Per quanto riguarda i possibili sviluppi in termini commerciali per i rapporti UE-UK, tutto è ancora da definire. Di certo vi è solamente che tutti gli accordi commerciali dovranno essere rinegoziati da capo. L’opzione più probabile al momento è che si pervenga a un accordo che escluda l’imposizione di dazi reciproci sulle merci. È evidente, però, che qualunque intesa l’Unione troverà con il Regno Unito, le condizioni non saranno mai vantaggiose quanto la permanenza all’interno di un’unione doganale.

Fig. 2 – Boris Johnson si appresta a iniziare la fase 2 dei negoziati con l’UE, ma non sarà una partita facile

LE POSSIBILI CONSEGUENZE COMMERCIALI PER REGNO UNITO, UNIONE EUROPEA E STATI UNITI

Sulla base dell’attuale status quo, si possono fare alcune osservazioni sulle possibili conseguenze in campo commerciale che la Brexit porterà per i suoi tre protagonisti.
Per il Regno Unito le notizie non sono buone, dal momento che già ora l’economia britannica, dominata dall’incertezza, ha rallentato il ritmo. Molte imprese hanno deciso di spostare le proprie sedi in Irlanda o in altri Paesi UE, dal momento che nulla si sa di cosa accadrà dopo, anche in termini di tassazione.

> **MATERIALE FORNITO**:
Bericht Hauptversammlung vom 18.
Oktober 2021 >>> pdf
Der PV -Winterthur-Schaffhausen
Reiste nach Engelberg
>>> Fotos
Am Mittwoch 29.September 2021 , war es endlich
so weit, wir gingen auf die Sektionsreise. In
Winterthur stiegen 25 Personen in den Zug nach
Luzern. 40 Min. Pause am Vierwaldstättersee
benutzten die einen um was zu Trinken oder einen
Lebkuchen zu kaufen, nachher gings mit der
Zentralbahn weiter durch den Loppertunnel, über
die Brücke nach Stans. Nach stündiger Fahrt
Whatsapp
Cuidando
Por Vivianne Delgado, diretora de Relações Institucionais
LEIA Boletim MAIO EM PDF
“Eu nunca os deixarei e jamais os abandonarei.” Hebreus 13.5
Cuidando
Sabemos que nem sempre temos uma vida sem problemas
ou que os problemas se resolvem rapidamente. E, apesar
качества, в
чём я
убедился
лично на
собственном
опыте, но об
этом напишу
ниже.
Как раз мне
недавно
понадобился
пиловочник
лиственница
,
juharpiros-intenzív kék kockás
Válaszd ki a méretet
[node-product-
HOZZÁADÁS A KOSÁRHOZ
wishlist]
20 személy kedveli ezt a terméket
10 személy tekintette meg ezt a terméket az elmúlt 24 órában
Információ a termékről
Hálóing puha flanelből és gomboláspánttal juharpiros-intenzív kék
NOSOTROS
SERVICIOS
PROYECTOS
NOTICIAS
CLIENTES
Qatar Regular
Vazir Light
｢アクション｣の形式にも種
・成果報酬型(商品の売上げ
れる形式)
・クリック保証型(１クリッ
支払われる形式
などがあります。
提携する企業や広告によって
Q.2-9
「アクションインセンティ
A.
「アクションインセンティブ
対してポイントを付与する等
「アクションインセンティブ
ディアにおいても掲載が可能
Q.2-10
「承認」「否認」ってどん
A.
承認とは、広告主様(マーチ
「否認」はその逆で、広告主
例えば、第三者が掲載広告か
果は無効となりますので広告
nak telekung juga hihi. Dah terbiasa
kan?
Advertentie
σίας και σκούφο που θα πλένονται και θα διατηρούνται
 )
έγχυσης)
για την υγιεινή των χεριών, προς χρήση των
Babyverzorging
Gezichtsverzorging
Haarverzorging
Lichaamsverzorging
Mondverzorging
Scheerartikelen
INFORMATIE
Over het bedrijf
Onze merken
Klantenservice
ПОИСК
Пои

> **COSA FARAI**:
A. Elenca tutti gli Stati e le unioni di Stati nominati nel testo sulla Brexit. Conta una sola volta quelli scritti in più modi.
B. Rispondi a queste domande sul testo sulla Brexit:
(i) Qual è al momento l'opzione più probabile per i rapporti commerciali tra UE e UK?
(ii) Secondo la didascalia della Fig. 2, chi si prepara a iniziare la fase 2 dei negoziati con l'UE?
(iii) Dove hanno deciso di spostare le proprie sedi molte imprese?
C. Ricopia il testo sulla Brexit partendo da "LE POSSIBILI CONSEGUENZE COMMERCIALI" e arrivando a "termini di tassazione.".

> **SOLUZIONI**:
A.
Unione Europea (UE)
Regno Unito (UK)
Stati Uniti
Irlanda

B.
(i) Un accordo che escluda l'imposizione di dazi reciproci sulle merci.
(ii) Boris Johnson.
(iii) In Irlanda o in altri Paesi UE.

C.
LE POSSIBILI CONSEGUENZE COMMERCIALI PER REGNO UNITO, UNIONE EUROPEA E STATI UNITI

Sulla base dell’attuale status quo, si possono fare alcune osservazioni sulle possibili conseguenze in campo commerciale che la Brexit porterà per i suoi tre protagonisti.
Per il Regno Unito le notizie non sono buone, dal momento che già ora l’economia britannica, dominata dall’incertezza, ha rallentato il ritmo. Molte imprese hanno deciso di spostare le proprie sedi in Irlanda o in altri Paesi UE, dal momento che nulla si sa di cosa accadrà dopo, anche in termini di tassazione.